_Excerpt_.
== == ==
St Albans to Harpenden

Published by Crisps on

12 February 2022

Fourteen people started out on this flat, and ostensibly straightforward, walk that follows two disused railway lines and the Hertfordshire and Ver/Colne Valley Ways.  It was good to welcome David again – last seen in distant days before the pandemic.

The day was bright, crisp and cold and the group was evidently keen as all bar one arrived on an earlier train. From the station we soon joined the Alban Way – the former railway line from Hatfield to St Albans. Dropping down to the River Ver we ambled past allotments and through scrubby woodland until we arrived at the grandiose Verulamium Park with its lake.  Eschewing the attractions of the park we climbed up the eminence to the imposing St Albans Cathedral, arriving just in time to join the first part of a free tour of the history and architecture

We lingered for an early lunch in the Abbott’s Kitchen with four opting instead for the only viable pub on the route.  After lunch Andrea and Frances left us to spend more time in the magnificent and fascinating ancient cathedral and enjoy the St Albans’ market.  So then there were twelve.

We walked down the attractive and varied Fishpool Street to collect the pubbers; but discovered they had only just been served and were tucking in to some very delicious meals.   Unwisely, Sue, who has form getting lost even with a map, gave her map to Terry so that Julia, who had  stopped to take a phone call, and the pub group could catch us up at Redbournbury Watermill where we planned to stop for a snack.  So then there were seven….
== == ==
_Recorded information_.
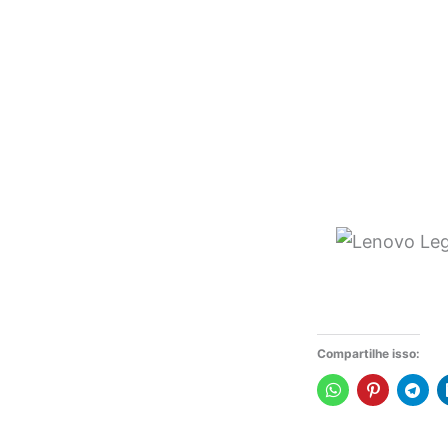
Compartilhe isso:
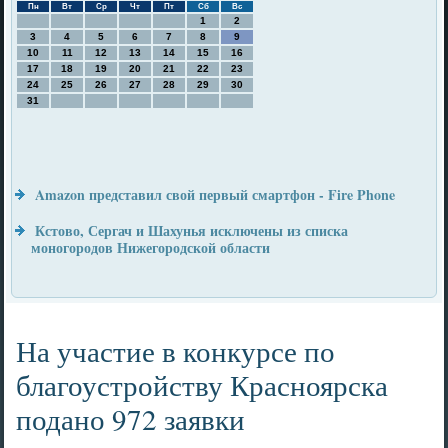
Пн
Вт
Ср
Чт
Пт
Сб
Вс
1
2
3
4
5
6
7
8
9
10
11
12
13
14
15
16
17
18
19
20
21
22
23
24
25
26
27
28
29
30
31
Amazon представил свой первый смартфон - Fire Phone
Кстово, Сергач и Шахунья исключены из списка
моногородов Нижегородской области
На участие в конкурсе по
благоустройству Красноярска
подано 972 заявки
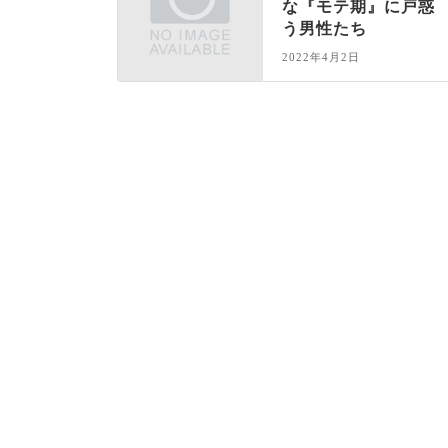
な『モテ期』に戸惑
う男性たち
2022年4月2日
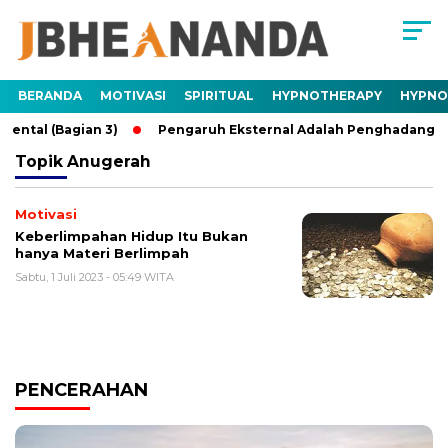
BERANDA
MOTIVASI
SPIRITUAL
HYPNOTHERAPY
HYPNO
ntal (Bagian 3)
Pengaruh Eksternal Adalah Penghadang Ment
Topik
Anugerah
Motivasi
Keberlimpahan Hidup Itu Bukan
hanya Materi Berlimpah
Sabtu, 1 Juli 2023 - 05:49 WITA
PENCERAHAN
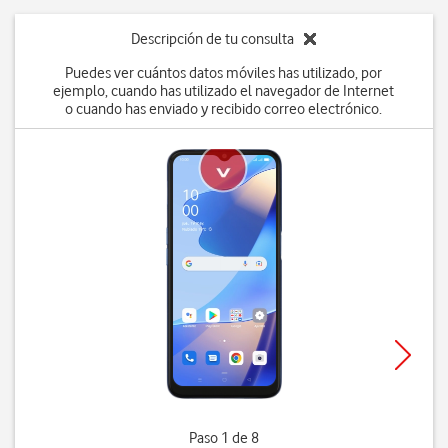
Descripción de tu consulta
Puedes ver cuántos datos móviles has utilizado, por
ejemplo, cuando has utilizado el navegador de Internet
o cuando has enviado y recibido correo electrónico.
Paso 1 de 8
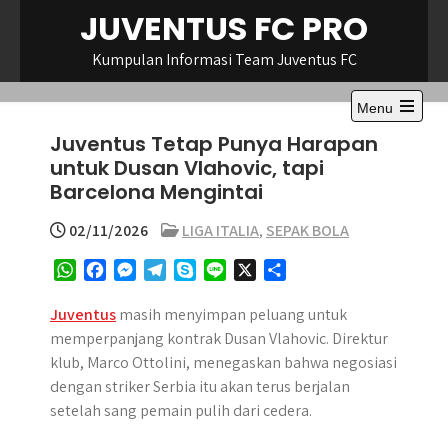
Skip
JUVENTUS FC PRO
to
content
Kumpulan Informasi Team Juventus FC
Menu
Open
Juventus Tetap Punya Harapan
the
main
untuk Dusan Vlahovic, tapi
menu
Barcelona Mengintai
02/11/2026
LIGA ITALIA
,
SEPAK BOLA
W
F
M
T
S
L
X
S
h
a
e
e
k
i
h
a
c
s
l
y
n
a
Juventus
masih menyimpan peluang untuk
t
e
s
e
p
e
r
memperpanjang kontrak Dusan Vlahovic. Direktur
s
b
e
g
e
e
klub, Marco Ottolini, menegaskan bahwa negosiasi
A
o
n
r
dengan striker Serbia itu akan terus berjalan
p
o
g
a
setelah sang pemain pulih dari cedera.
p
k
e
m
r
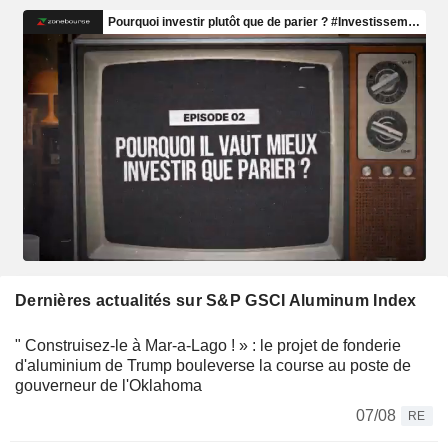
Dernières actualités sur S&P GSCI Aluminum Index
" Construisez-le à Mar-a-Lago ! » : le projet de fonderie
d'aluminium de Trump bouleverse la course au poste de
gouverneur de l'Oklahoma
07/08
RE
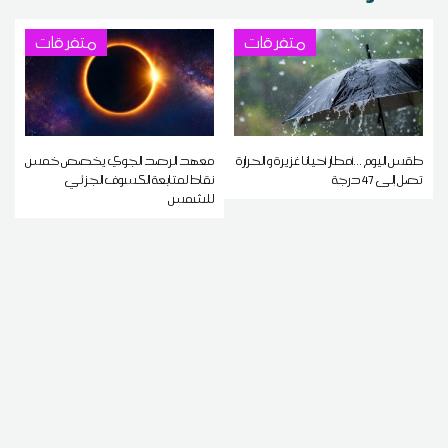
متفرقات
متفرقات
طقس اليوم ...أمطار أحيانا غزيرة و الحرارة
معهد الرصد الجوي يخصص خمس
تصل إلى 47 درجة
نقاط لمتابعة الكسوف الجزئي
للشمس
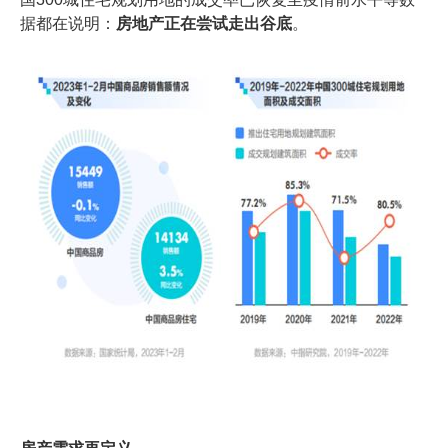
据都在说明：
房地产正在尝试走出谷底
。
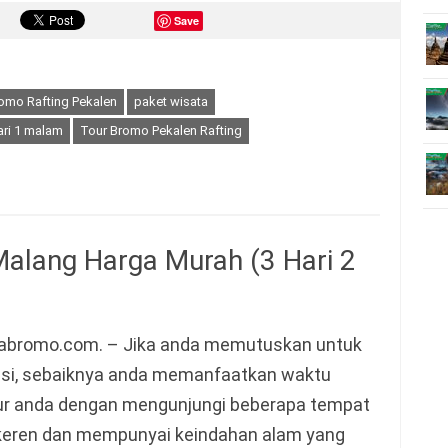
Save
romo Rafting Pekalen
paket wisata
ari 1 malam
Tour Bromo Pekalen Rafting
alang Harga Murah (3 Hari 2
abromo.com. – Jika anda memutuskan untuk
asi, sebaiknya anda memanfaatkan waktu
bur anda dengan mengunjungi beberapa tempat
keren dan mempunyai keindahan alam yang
== == ==
_To do_.
(A) Answer the following from the St Albans to Harpenden walk report:
(i) How many people started out on the walk?
(ii) Between which two places did the former railway line now called the Alban Way run?
(iii) Where did the group plan to stop for a snack?
(B) Copy the passage of the St Albans to Harpenden walk report starting with "12 February 2022" and going on through "before the pandemic.".

_Results of the tasks_.
(A)
(i) Fourteen.
(ii) Hatfield and St Albans.
(iii) Redbournbury Watermill.

(B)
12 February 2022

Fourteen people started out on this flat, and ostensibly straightforward, walk that follows two disused railway lines and the Hertfordshire and Ver/Colne Valley Ways.  It was good to welcome David again – last seen in distant days before the pandemic.